- 文書本文 -

------------------------------------

メキシコ体験(5カ国人4言語の小世界)1999.8)

砂漠の中の一本道 発電所建設 日本 メキシコ スペイン スイス ドイツ 両者に共通して理解できる言葉

 

私が勤務していた会社がメキシコ電力庁(我社の顧客)からディーゼル発電所を受注し、メキシコの砂漠の中に発電所を建設することとなった。 このプロジェクトに参画するため、メキシコに滞在したことがある。 途中2度の一時帰国を含めて、延べ約6ヶ月間、このプロジェクトに関わった。 日本から太平洋を越えてカナダのバンクーバーで給油し、そこから南下してメキシコの首都メキシコシテイに着く。 ここから国内線に乗り換えて、約1時間のフライトで地方都市 ラパス に到着。 ここはアメリカのロサンゼルスから南に延びるカルフォルニア半島の突端に近い町だ。 ここから砂漠の中の一本道を約3時間車で北上する。 この間、運転手にコカコーラを売る店が1軒あっただけで、人家は全くない。 ただ、砂漠の中の1本道を走り続ける。

------------------------------------

- 設問 -
1. メキシコ体験の本文で、ディーゼル発電所を会社に発注したのはどこですか？
2. メキシコ体験の本文のうち「私が勤務していた会社が」で始まる段落を、主な事実を残して箇条書きに書き直してもらえますか？
3. メキシコ体験の本文を2文で要約するとどうなりますか？

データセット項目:
------------------------------------

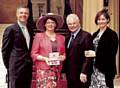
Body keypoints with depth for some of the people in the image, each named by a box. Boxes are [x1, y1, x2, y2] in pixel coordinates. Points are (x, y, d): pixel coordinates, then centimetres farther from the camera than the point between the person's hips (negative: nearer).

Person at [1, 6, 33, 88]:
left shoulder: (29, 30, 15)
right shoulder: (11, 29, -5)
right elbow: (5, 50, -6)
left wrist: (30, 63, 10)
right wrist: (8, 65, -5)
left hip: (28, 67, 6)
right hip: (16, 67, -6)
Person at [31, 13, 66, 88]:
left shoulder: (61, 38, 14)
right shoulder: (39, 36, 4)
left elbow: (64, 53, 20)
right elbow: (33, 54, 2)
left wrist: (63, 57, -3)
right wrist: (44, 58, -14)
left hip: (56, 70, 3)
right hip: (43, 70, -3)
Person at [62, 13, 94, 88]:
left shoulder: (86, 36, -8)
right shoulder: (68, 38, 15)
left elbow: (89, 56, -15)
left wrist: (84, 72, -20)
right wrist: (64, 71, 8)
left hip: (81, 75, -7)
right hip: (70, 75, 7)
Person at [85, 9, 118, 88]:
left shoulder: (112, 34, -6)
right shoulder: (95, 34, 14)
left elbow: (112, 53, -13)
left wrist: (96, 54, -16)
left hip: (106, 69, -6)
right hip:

------------------------------------

- 解答例 -
1. メキシコ電力庁です。

2.
- 勤務先の会社がメキシコ電力庁からディーゼル発電所を受注し、メキシコの砂漠の中に建設することになった。
- 筆者はこのプロジェクトに参画してメキシコに滞在し、2度の一時帰国を含めて延べ約6ヶ月間関わった。
- 現地までの経路は次のとおり。
  - 日本から太平洋を越え、カナダのバンクーバーで給油する。
  - 南下してメキシコの首都に着く。
  - 国内線に乗り換え、約1時間のフライトでラパスに到着する。
- ラパスは、ロサンゼルスから南に延びる半島の突端に近い町である。
- そこから砂漠の中の一本道を、車で約3時間北上する。
- 道中には運転手にコカコーラを売る店が1軒あるだけで、人家は全くない。

3. 勤務先の会社がメキシコ電力庁からディーゼル発電所を受注し、筆者はその建設プロジェクトのためにメキシコに滞在して、延べ約6ヶ月間関わった。現地へは首都から国内線でラパスに入り、そこから人家のない砂漠の一本道を車で約3時間北上する。